*Material for this task*
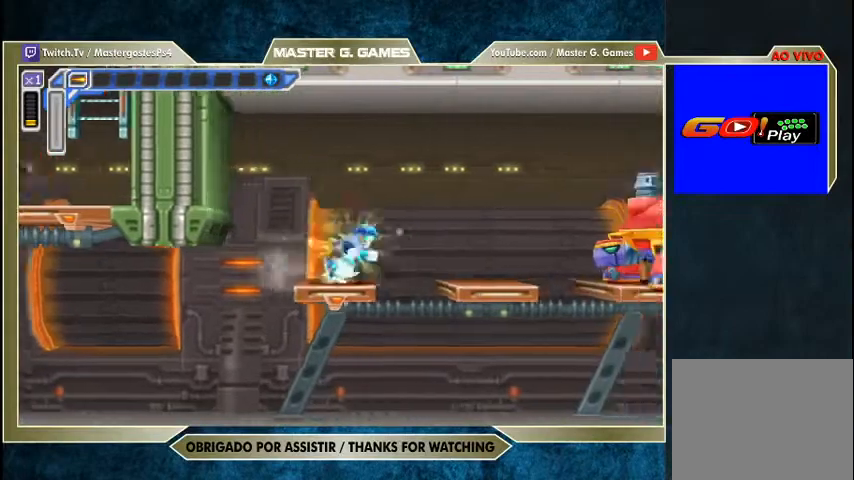
{"buttons": ["SQUARE", "DPAD_RIGHT"], "right_stick": "center", "events": []}
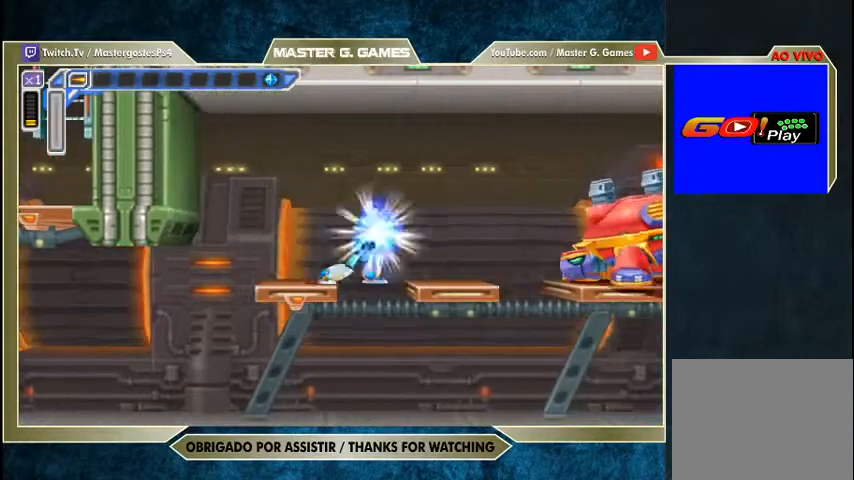
{"buttons": [], "right_stick": "center", "events": [[367, "DPAD_RIGHT", "up"], [367, "SQUARE", "up"], [433, "SQUARE", "down"], [500, "SQUARE", "up"]]}
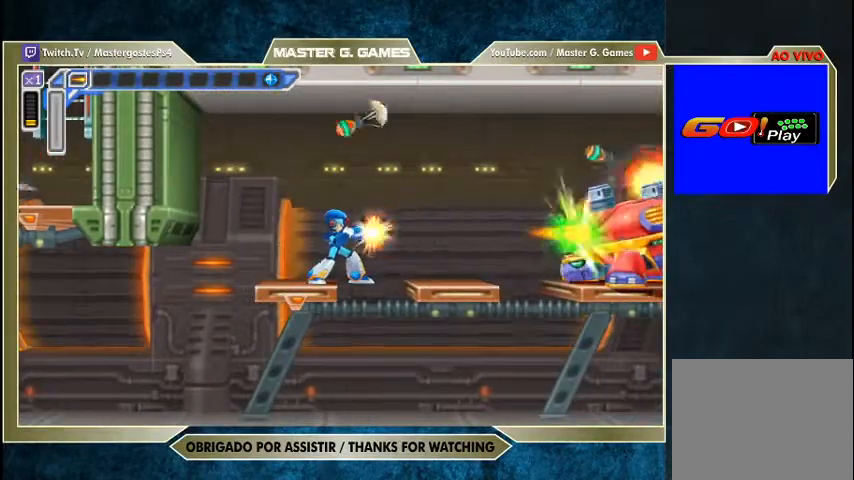
{"buttons": ["SQUARE", "R1", "DPAD_LEFT"], "right_stick": "center", "events": [[33, "SQUARE", "down"], [100, "DPAD_LEFT", "down"], [133, "SQUARE", "up"], [200, "SQUARE", "down"], [267, "R1", "down"]]}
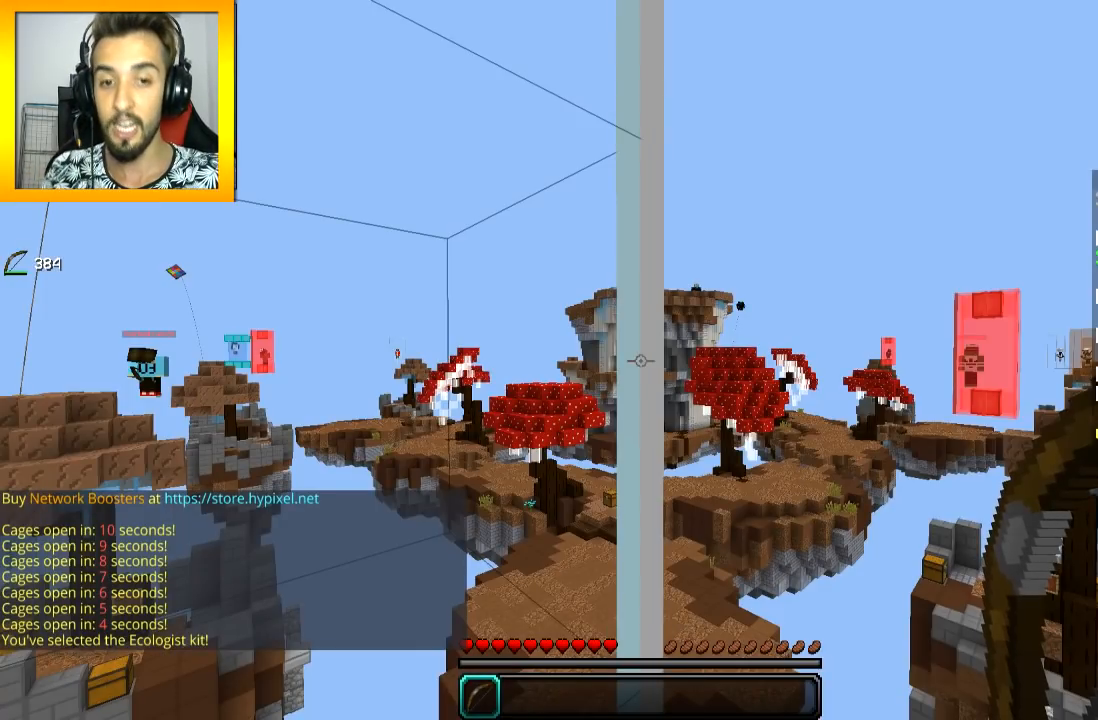
Gameplay with keyboard and mouse; each line is a JSON object with the keys and mouse buttons held at the frame after it. "events" lists presses ("down") and releases ("up") of "a", "d", "s", "space", "w", "mouse_left" and "mouse_right" between this image and that frame as [ms after this image, input, new state], when the widget could be followed in between. "mouse_left", "mouse_right" = the "left", "right" buttons of the "mouse" list. No other keys are recorded. Fast repeated clicks can show as one long hold. Mouse movement is not recorded.
{"keys": [], "mouse": [], "events": []}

*What to do*
Search the listing for the word "mouse". Copy every line in which it occurs.

*Solution to this exercise*
Gameplay with keyboard and mouse; each line is a JSON object with the keys and mouse buttons held at the frame after it. "events" lists presses ("down") and releases ("up") of "a", "d", "s", "space", "w", "mouse_left" and "mouse_right" between this image and that frame as [ms after this image, input, new state], when the widget could be followed in between. "mouse_left", "mouse_right" = the "left", "right" buttons of the "mouse" list. No other keys are recorded. Fast repeated clicks can show as one long hold. Mouse movement is not recorded.
{"keys": [], "mouse": [], "events": []}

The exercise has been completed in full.